## TEXTE À LIRE
-- -- --

« l’Inconnu du lac », d’Alain Guiraudie : « L’Homme avec un grand H »

Avec l’Inconnu du lac, Alain Guiraudie réenchante la libération sexuelle à travers l’amour passion.

Christophe Kantcheff  • 13 juin 2013 abonné·es

L’Inconnu du lac fut l’un des plus beaux films de Cannes. Il aurait eu toute sa place en compétition, mais Alain Guiraudie se dit ravi d’avoir été sélectionné dans la section Un certain regard, à l’abri de l’hystérie qui accompagne la course à la palme. Le film y a obtenu un prix de la mise en scène amplement mérité. Quelques semaines plus tard, alors que l’Inconnu du lac sort sur les écrans, l’occasion était belle de parler cinéma et politique, homosexualité et libération sexuelle, marge et centre, ou singularités et universel.

Avez-vous décidé a priori de faire un film dans un lieu unique ou cela s’est-il imposé à l’écriture ?

-- -- --

## MATÉRIEL FOURNI
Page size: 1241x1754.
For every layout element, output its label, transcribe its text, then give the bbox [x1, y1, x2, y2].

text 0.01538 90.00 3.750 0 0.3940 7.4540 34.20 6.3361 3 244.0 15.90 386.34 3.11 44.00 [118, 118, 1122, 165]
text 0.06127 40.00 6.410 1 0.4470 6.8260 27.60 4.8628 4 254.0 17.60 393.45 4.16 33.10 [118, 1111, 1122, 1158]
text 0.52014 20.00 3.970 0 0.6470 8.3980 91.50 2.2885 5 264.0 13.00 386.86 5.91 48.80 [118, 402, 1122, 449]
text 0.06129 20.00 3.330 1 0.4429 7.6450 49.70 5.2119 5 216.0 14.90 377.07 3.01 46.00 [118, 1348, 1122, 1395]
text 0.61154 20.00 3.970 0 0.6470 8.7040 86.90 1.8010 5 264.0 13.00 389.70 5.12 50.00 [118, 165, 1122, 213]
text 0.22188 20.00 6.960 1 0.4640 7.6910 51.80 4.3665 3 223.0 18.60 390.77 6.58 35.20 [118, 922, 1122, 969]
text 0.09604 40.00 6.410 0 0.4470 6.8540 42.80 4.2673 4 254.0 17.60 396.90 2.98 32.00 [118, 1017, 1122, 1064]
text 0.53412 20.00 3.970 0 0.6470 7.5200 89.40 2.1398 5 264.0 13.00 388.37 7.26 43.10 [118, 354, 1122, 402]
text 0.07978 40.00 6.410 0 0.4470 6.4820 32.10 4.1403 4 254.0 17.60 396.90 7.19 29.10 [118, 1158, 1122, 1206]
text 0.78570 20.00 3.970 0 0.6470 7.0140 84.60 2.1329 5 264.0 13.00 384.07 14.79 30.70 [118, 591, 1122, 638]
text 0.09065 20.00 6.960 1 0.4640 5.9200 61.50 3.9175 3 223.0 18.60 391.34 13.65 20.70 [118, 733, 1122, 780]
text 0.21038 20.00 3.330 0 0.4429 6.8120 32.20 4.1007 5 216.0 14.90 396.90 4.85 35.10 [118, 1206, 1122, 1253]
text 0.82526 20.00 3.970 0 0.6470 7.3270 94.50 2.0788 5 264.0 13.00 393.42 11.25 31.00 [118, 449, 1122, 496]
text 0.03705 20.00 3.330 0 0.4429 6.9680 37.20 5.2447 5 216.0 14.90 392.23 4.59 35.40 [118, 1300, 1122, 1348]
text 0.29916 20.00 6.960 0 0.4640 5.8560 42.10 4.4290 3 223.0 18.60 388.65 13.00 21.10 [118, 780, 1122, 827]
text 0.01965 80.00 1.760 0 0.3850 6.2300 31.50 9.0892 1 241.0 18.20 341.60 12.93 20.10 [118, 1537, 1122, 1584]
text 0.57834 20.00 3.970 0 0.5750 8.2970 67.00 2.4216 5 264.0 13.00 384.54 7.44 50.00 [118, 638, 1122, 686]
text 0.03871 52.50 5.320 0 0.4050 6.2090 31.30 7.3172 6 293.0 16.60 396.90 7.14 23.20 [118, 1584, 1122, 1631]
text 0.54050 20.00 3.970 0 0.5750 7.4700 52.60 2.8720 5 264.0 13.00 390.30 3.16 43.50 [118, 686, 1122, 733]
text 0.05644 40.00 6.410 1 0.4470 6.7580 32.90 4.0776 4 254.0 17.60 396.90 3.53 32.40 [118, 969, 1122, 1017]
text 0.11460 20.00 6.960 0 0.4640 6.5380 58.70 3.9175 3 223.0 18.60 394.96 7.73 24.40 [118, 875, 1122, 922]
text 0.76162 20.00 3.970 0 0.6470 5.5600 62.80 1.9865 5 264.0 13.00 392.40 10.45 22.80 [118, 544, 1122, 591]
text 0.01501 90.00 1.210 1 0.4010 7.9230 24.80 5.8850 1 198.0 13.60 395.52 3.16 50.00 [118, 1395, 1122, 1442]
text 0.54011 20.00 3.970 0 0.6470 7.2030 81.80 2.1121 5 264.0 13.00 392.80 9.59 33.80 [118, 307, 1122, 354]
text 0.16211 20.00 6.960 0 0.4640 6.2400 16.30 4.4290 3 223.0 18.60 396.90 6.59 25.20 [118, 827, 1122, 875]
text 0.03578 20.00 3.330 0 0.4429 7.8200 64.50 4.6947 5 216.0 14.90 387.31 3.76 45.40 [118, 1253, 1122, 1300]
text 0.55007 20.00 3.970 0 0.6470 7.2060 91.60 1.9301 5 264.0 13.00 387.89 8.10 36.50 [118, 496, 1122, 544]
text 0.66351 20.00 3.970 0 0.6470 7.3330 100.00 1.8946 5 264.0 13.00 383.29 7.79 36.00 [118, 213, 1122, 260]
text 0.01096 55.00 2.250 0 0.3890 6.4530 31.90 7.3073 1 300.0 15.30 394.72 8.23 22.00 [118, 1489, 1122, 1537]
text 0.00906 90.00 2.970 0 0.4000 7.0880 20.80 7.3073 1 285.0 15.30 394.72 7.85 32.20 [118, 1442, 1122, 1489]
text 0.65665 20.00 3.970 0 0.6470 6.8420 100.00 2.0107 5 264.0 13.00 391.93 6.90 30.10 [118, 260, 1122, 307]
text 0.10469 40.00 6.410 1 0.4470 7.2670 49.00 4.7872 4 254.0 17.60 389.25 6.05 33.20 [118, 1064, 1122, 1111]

-- -- --

## ENSEMBLE DE TÂCHES
(1) Transcrivez le passage de l'article sur l'Inconnu du lac qui commence aux mots « L’Inconnu du lac fut » et se termine après « imposé à l’écriture ? ».
(2) Résumez en deux phrases l'article sur l'Inconnu du lac.

## RÉPONSES PAR TÂCHE
(1)
L’Inconnu du lac fut l’un des plus beaux films de Cannes. Il aurait eu toute sa place en compétition, mais Alain Guiraudie se dit ravi d’avoir été sélectionné dans la section Un certain regard, à l’abri de l’hystérie qui accompagne la course à la palme. Le film y a obtenu un prix de la mise en scène amplement mérité. Quelques semaines plus tard, alors que l’Inconnu du lac sort sur les écrans, l’occasion était belle de parler cinéma et politique, homosexualité et libération sexuelle, marge et centre, ou singularités et universel.

Avez-vous décidé a priori de faire un film dans un lieu unique ou cela s’est-il imposé à l’écriture ?

(2) Avec l'Inconnu du lac, l'un des plus beaux films de Cannes, Alain Guiraudie réenchante la libération sexuelle à travers l'amour passion et obtient le prix de la mise en scène dans la section Un certain regard. La sortie du film en salles, quelques semaines plus tard, offre l'occasion de parler de cinéma et de politique, d'homosexualité et de libération sexuelle, de marge et de centre, de singularités et d'universel.